Labour favoured the unifying of Maori land titles by buying out sellers in appropriate cases. National's "steady does it" policy seemed to extend into this question. The party placed its faith in the operations of the Maori Lands Court.

Policies on the Islands Territories varied. The Communists considered the Islands colonies of New Zealand imperialism and claimed that the recent decision of the Cook Islands Legislative Assembly to retain close ties with this country had been influenced by New Zealand business Interests.

Mr. J. M. McEwen, Secretary of Island Territories, denied this and said Government policy in the islands allowed the people as much autonomy as possible without being completely independent.

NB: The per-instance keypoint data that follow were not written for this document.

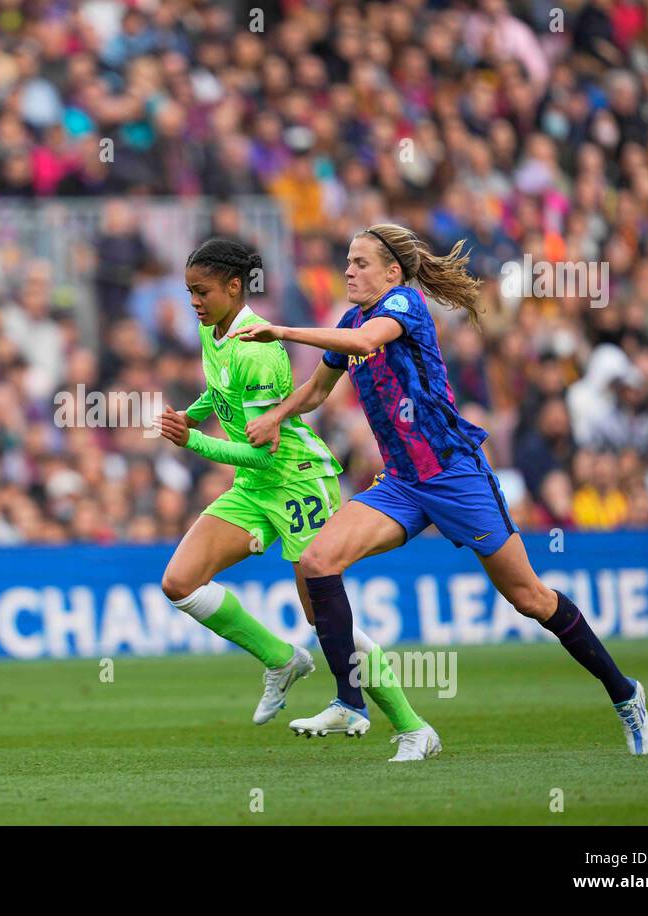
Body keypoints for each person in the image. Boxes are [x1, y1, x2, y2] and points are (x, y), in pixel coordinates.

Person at [234, 224, 648, 755]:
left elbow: (365, 343)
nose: (348, 271)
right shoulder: (349, 321)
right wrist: (276, 415)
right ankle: (350, 701)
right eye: (347, 261)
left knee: (530, 598)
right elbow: (319, 389)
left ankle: (624, 693)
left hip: (455, 475)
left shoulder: (404, 305)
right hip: (402, 483)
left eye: (361, 263)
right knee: (317, 561)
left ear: (391, 272)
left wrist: (284, 331)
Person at [153, 237, 440, 761]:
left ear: (235, 287)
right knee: (179, 582)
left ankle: (412, 726)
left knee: (323, 616)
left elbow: (264, 454)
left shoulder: (260, 350)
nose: (194, 301)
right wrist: (193, 415)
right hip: (253, 487)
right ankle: (282, 660)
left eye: (202, 291)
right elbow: (222, 393)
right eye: (190, 291)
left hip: (296, 481)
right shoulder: (211, 330)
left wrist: (190, 440)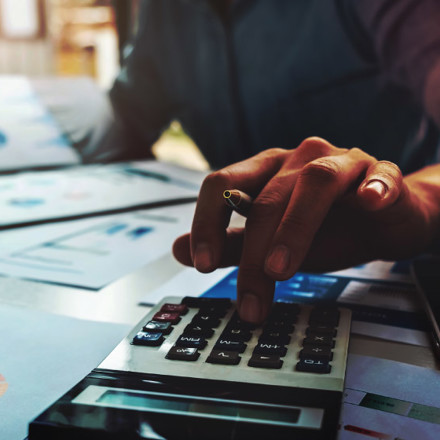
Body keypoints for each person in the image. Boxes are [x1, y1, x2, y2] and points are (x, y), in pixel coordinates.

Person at [102, 0, 440, 323]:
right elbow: (123, 124)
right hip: (254, 267)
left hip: (408, 271)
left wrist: (425, 200)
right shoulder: (164, 10)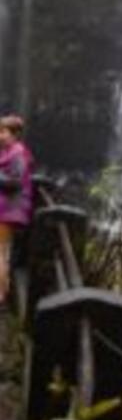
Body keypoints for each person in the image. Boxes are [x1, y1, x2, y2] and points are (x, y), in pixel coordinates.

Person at [0, 115, 32, 308]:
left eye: (3, 131)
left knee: (1, 253)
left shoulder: (18, 154)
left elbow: (15, 182)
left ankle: (1, 298)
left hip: (8, 211)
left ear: (14, 134)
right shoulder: (9, 152)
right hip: (5, 209)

He pointed out that the Island Territories would not be able to exist economically without New Zealand's help.

He said the Island people did not want direct representation in the New Zealand Parliament as this would remove the decisionmaking centre away from Raratonga.

The Labour Party thought the Cook Islands should be given representation in Parliament.

At the time of the interview Social Credit had no policy on this question.

The racial factors in Immigration policy produced a few frowns. All the parties interviewed seemed to agree that immigrants of British stock should receive preference in assisted immigration schemes.

Asked why no subsidised immigration scheme was pursued in Asian and African countries, a senior official of the Immigration Department said: "We offer subsidised passages to New Zealand only to skilled workers. There would be no point in recruiting skilled workers from under-developed countries where they are needed more than here."

He denied emphatically any hidden "White New Zealand policy." "More than a thousand Pacific Islanders settle in New Zealand each year," he said.

All parties wanted strictly controlled immigration.

All but the Communists hedged on the issue of attitudes to racial policy in other countries. Mr. Nunes criticised the "hypocritical attitude of the Federal Government of the United States in failing to back up its words with actions in the Southern States." He condemned the "fascist actions of the Southern States ruling class."

All parties were emphatic in their condemnation of South Africa's apartheid policy. Labour would probably, but not necessarily, support a censure motion against South Africa in the United Nations. Social Credit would probably not support a censure motion, while the National Government had not voted for the two most recent resolutions directed against South Africa. The Communist Party would support any censure motion.—G.Q.